この数字は大きすぎるように思いますが、三年間に莫大な量の母乳を与えることには違いがありません。まさに「母の御恩の事、殊に心肝に染て貴く覚え候」であります。
名前に託す親の願い
親の愛情の深さ、子の成長を願う思いは、私たちそれぞれの名前にも現れているようにも思います。たとえば私の祖母は「和子」という名前でした。私の世代まではよく見る名前です。「和」は平和に通じる文字です。そこには和やかな人生を送ってほしいという親の願いを感じます。

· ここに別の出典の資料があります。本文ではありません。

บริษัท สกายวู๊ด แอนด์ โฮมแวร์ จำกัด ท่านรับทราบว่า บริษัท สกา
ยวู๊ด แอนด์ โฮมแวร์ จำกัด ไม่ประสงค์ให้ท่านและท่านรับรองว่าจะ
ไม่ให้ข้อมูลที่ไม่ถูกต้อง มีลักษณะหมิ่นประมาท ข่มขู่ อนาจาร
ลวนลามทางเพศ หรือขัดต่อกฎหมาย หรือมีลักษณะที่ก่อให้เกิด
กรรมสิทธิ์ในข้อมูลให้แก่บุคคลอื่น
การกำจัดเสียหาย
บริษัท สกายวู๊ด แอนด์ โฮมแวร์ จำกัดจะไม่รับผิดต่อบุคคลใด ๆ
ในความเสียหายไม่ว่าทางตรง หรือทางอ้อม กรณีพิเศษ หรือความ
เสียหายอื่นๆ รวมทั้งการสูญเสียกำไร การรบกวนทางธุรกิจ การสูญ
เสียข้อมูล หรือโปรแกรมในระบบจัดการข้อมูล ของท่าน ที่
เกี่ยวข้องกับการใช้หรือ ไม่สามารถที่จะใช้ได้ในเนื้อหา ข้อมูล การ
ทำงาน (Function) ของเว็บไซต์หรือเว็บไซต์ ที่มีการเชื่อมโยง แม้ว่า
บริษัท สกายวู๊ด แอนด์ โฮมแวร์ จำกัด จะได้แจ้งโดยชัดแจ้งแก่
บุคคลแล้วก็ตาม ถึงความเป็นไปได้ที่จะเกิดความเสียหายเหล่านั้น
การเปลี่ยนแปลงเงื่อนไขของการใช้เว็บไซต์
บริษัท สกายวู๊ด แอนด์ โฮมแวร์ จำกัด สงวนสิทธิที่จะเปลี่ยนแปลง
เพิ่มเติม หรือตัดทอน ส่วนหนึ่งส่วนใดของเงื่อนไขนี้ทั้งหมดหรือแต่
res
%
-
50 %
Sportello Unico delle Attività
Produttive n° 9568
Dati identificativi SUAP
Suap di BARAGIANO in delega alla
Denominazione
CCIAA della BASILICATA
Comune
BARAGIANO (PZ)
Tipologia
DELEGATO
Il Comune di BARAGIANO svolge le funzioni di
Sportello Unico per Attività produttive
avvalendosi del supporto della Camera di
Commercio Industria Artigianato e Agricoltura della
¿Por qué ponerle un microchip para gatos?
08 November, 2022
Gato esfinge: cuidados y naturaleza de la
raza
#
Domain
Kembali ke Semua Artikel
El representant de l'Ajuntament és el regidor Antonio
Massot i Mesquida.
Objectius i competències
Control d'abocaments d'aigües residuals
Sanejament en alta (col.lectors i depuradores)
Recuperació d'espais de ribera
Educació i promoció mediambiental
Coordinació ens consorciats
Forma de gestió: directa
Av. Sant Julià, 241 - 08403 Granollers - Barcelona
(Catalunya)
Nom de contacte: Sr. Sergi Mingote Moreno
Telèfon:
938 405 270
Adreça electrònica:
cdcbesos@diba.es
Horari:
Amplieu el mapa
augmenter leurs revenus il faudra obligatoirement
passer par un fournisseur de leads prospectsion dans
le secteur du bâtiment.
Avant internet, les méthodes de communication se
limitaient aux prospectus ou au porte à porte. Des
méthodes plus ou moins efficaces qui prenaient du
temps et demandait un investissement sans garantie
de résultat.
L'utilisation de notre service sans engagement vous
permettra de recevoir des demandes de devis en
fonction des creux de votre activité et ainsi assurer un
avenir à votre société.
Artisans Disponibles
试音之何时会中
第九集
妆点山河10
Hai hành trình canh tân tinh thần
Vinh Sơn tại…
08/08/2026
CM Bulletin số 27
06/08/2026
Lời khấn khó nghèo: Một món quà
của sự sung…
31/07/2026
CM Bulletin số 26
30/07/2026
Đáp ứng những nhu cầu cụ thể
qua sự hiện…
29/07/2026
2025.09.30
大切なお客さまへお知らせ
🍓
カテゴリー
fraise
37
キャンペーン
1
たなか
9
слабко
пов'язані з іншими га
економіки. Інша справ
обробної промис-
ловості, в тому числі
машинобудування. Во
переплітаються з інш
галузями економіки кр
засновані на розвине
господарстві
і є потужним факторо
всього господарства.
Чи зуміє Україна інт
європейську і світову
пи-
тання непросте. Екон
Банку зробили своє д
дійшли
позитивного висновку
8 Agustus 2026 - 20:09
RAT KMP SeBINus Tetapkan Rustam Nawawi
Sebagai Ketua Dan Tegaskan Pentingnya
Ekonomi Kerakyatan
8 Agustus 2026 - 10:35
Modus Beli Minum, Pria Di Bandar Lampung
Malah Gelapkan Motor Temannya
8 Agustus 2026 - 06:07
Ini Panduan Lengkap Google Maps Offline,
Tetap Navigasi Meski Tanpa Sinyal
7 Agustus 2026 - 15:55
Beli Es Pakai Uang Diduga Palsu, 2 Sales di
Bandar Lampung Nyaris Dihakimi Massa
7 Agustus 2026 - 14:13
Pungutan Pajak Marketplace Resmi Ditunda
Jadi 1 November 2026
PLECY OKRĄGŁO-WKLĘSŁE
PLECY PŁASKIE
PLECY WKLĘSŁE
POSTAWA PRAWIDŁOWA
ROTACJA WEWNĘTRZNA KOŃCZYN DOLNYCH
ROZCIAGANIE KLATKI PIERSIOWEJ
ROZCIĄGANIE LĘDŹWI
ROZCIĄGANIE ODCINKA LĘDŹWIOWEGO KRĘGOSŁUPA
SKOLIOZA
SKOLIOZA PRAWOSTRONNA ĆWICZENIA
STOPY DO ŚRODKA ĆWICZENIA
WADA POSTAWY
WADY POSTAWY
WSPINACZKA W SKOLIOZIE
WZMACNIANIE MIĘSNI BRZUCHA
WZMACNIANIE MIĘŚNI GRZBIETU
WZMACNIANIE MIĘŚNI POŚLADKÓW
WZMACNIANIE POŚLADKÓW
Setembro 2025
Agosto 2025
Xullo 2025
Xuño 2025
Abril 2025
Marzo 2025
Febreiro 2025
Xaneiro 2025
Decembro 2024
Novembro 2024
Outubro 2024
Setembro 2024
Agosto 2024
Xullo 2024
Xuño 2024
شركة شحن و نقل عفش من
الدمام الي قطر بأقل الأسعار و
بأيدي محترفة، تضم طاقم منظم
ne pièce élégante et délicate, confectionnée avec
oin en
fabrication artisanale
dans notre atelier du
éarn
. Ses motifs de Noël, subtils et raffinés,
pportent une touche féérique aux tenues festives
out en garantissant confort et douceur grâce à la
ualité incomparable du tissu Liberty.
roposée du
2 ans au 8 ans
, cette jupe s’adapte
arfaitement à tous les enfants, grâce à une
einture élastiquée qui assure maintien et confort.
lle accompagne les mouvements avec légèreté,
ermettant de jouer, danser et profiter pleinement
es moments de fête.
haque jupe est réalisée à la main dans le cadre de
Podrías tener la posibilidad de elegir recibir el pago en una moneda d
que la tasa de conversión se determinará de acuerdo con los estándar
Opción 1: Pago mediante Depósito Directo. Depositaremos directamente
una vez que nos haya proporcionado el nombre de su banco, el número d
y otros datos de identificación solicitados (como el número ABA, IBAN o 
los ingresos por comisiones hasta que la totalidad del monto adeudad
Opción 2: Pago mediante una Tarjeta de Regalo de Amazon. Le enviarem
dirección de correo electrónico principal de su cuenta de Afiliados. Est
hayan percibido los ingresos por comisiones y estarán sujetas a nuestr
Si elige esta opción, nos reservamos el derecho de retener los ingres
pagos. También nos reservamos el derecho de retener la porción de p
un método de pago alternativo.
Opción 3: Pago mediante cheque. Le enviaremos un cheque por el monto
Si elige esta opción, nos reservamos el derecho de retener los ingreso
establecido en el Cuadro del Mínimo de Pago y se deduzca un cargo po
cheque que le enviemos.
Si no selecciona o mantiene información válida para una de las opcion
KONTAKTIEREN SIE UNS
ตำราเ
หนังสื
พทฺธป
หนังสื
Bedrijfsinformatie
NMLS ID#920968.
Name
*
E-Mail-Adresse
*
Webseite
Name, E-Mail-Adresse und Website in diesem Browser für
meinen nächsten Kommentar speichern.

同じように静かで安らかな人生をと「静子」「安子」、幸多かれと「幸子」、竹のようにまっすぐ元気にと「竹子」など、どの名前にも親の情愛を感じます。
葬儀の一つの価値
最近思うようになったことですが、お葬儀を営む意義のひとつには亡くなられ方の親御さんへの報告という役割もあるのではないかということです。
長寿社会になり百歳まで長生きされる方も少なくない昨今ですが、どんなに長生きをされた方にも子供時代があり、親に育てられていた時期があったはずです。その間、親御さんは元気に育って欲しい、平和な世の中に暮らして欲しい、幸せになって欲しいと願いながら育ててくれたのです。
人生を全うし、この世の命を終えるとき、その事をいちばんに報告しなければならないのはご両親です。特に、十月十日も自分のお腹に抱え育んでくれた母親、毎日、昼も夜も乳を与え続けてくれたお母さんに無事に命を終えたことを報告し、あらためて感謝を伝えるべきときなのではと思います。
お母さんはきっと「お疲れさま」、「よく頑張ったね」、「また一緒に暮らせるね」とそんな言葉をかけてくれるはずです。親の情愛は深いものです。母親は子供がいくつになってもいつも心配しています。子への思いは自分が旅立った後も消えません。不思議の中に結ばれた親子の因縁は強く深いものです。